O que na verdade Jesus quis dizer é que não dava para adequar as velhas doutrinas dos fariseus àquilo que Jesus dizia. O Evangelho trazido por Jesus era algo novo, não é a toa que ele é denominado Boas-Novas, mas se eles não mudassem o coração para receber o que Ele estava dizendo, não suportariam aquelas palavras. 

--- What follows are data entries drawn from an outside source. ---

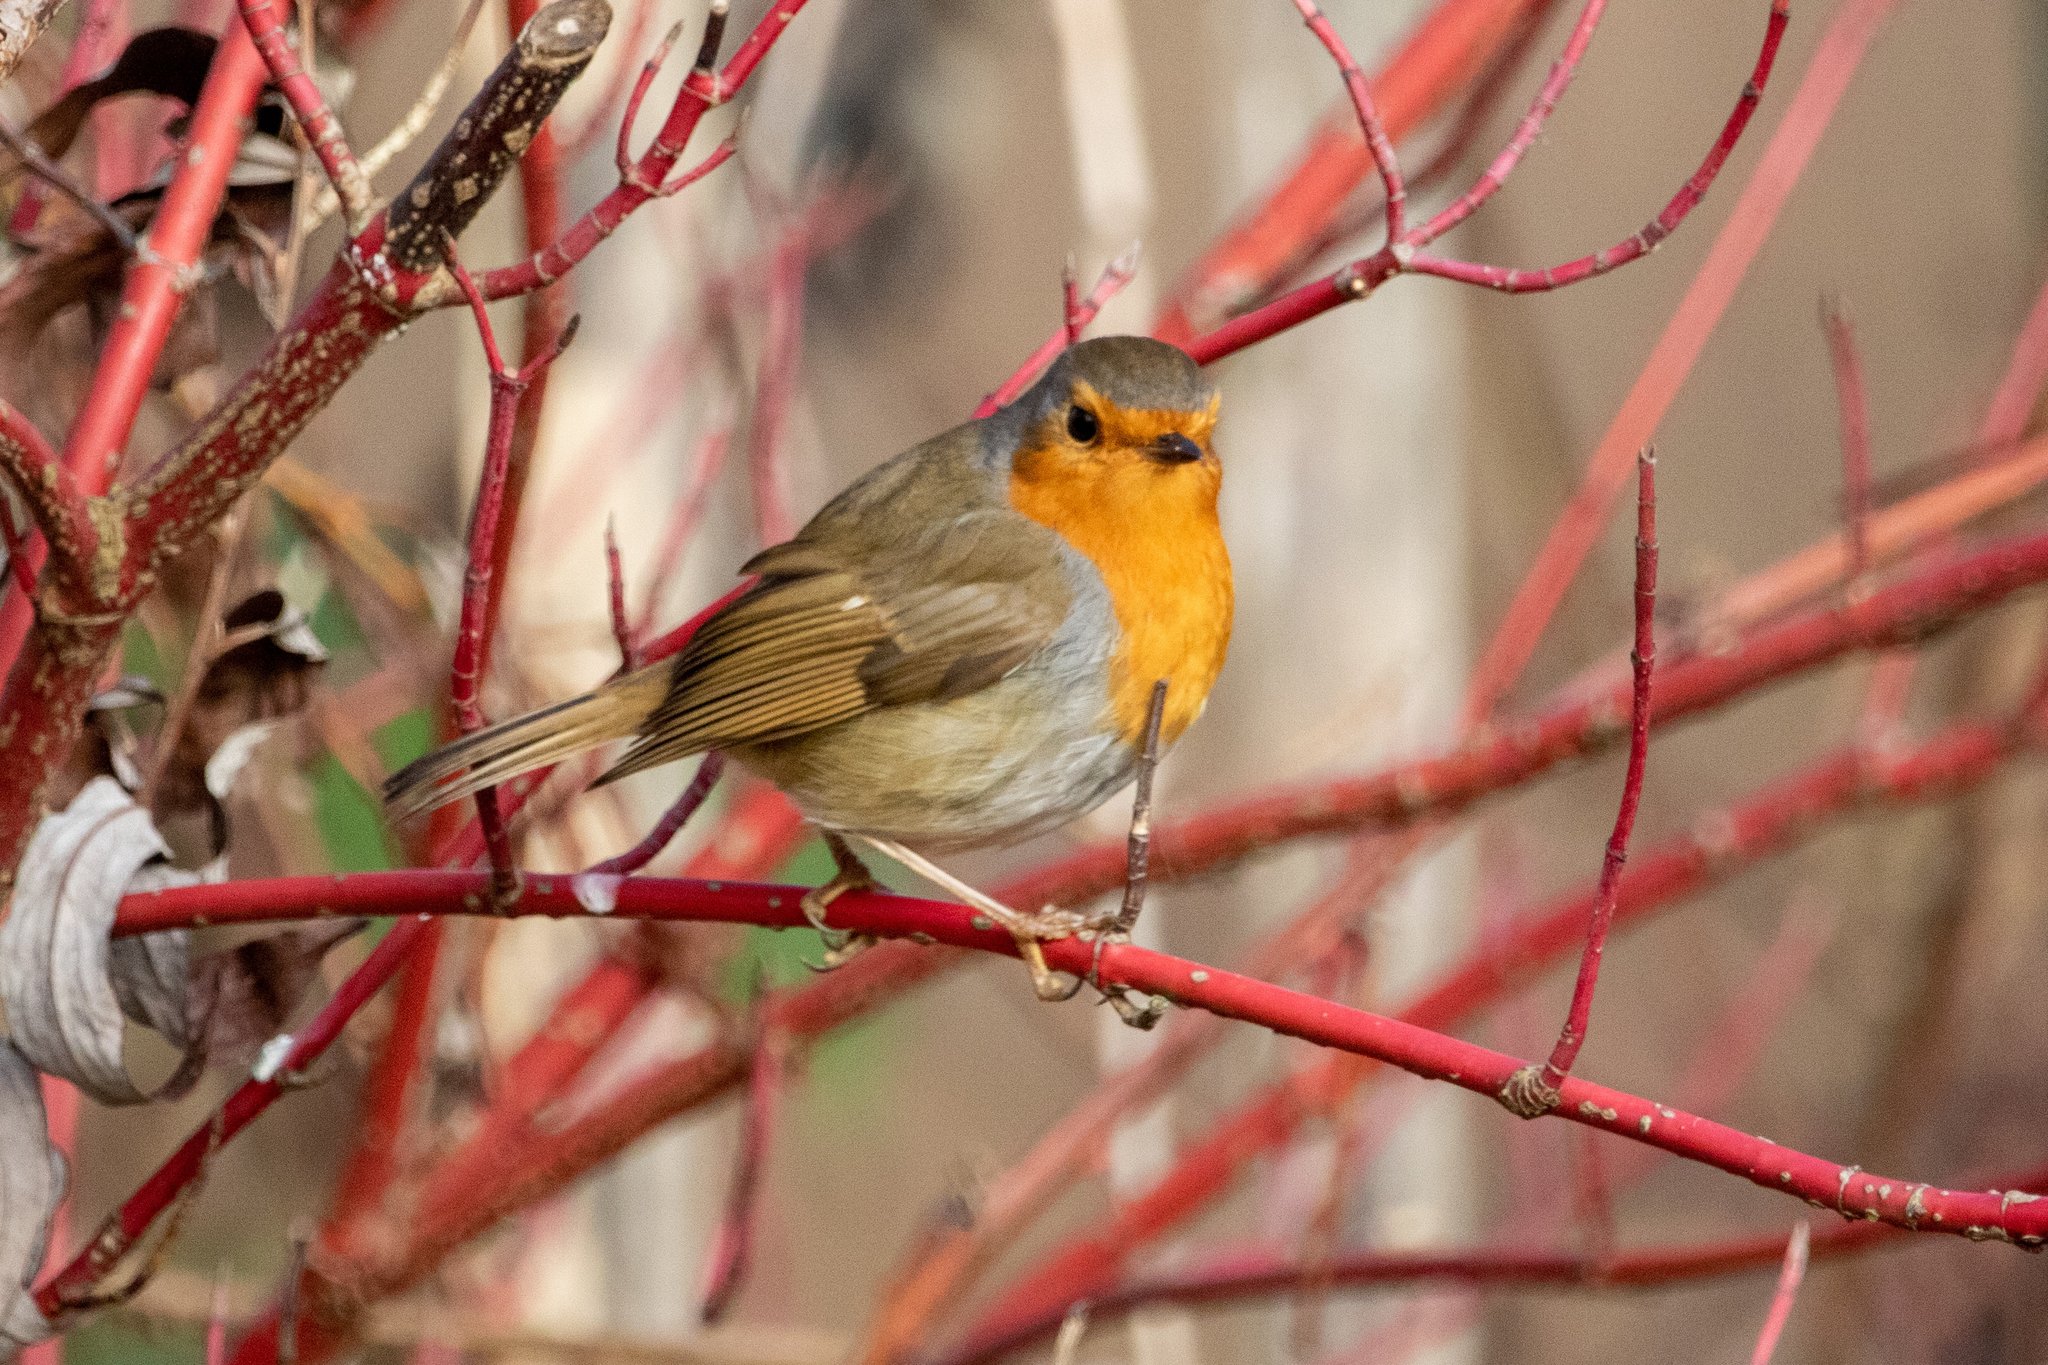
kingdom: Animalia
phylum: Chordata
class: Aves
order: Passeriformes
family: Muscicapidae
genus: Erithacus
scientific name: Erithacus rubecula
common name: European robin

De fato, ainda hoje vivemos como os fariseus. Não aceitamos o que Jesus nos diz porque as nossas roupas e odres estão velhos. Em vez de nos adequarmos aos ensinamentos de Jesus queremos que eles se adequem às nossas ideologias. Em outras palavras, não estamos dispostos a mudar a nossa forma de vida para recebermos a Palavra.

Queremos ser vistos e reconhecidos como cristãos, mas sem termos o trabalho de mudar o nosso caráter. E então, quando o Senhor quer nos transformar com a Sua Palavra, não temos estrutura e acabamos abandonando o Evangelho.

Servir a Jesus tem o custo da mudança. O reino de Deus é aquele que transforma por fora, como o grão de mostarda que cresce e se transforma em árvore, e por dentro, como o fermento que leveda toda a massa. Não podemos servir a Deus querendo nos parecer com o mundo. Para recebermos o vinho novo, devemos ter um odre novo. Para recebermos a Palavra em nós, temos que estar dispostos a ter um novo coração.